Sites for Unlearning are discussed in "Unlearning Routines of the Impossible" co-edited by Annette Krauss and Janine Armin; "The Bureau of Care: Introductory Notes on the Care-less and Care-full" by iLiana Fokianaki (2020); "Elephants in the Room at Casco Art Institute" by Valentina Vella (2019); “Boiler Room Conversation” between Danny Butt, Nuraini Juliastuti, and Annette Krauss, MUMA (2019); Unlearning Exercises. Book, edited with Binna Choi, Yolande van der Heide and Liz Allan, published by Valiz and Casco Art Institute 2018; and Unlearning institutional habits: an arts-based perspective on organizational unlearning. Article in The Learning Organization 2019.

===Read-in===

Annette Krauss is co-founder of the cultural collective Read-in.

Feminist Search Tools. Artistic Research Project with fellow Read-in members Sven Engels and Laura Pardo, Hackers & Designers members André Fincato and Anja Groten, and Ola Hassanain, Aggeliki Diakrousi and Alice Strete.

Haunted Bookshelves_In Circulation.

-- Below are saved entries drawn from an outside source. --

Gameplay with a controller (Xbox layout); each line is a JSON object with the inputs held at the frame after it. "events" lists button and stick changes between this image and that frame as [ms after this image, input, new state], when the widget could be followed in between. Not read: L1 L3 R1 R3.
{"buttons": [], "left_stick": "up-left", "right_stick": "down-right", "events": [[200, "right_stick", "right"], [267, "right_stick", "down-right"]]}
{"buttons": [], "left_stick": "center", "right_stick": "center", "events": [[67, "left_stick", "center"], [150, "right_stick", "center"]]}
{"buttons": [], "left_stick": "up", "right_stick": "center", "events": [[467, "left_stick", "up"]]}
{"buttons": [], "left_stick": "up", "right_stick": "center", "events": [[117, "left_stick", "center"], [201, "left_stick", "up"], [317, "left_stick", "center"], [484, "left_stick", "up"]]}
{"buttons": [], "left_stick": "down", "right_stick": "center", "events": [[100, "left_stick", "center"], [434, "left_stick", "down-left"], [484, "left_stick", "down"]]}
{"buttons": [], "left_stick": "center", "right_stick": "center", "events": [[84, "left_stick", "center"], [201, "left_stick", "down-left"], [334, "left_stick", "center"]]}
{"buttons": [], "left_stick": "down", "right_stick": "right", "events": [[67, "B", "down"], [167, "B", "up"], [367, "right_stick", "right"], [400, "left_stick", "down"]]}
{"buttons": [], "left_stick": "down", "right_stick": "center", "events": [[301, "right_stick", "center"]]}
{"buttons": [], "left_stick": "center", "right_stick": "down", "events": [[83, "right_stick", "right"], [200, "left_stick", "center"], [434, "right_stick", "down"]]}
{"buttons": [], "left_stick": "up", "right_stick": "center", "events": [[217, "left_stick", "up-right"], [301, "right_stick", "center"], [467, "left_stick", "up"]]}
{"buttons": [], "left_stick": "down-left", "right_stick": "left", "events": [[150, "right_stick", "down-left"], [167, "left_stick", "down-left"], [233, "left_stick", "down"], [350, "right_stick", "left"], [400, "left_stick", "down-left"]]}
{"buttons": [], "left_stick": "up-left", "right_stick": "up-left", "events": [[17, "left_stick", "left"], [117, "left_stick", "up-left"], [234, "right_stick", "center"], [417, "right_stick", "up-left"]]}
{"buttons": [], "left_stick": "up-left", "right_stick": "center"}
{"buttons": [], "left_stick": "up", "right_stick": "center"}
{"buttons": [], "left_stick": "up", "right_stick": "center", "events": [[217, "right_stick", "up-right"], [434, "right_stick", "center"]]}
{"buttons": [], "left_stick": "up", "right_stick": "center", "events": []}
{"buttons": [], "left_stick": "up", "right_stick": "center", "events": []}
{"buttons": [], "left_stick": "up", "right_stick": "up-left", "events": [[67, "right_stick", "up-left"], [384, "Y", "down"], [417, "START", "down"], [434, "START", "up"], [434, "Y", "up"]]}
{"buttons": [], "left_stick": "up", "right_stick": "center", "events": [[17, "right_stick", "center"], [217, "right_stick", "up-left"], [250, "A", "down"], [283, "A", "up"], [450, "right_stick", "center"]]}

Part of Hauntopia/What if?, exhibition and Conference at Research Pavillon Venice 2017.

===Spaces of Commoning===

Spaces of Commoning: Artistic Research and the Utopia of the Everyday. Book, edited with Anette Baldauf, Stefan Gruber, Moira Hille, Vladimir Miller, Mara Verlič, Hong-Kai Wang and Julia Wieger, published by Sternberg Press 2016.

Study of/as Commoning. Article with Anette Baldauf, Vladimir Miller, Mara Verlic, Moira Hille, Hong-Kai Wang, Mihret Kebede Alwabie, Julia Wieger, Tesfaye Beri Bekele and Stefan Gruber in Journal for Artistic Research 2019.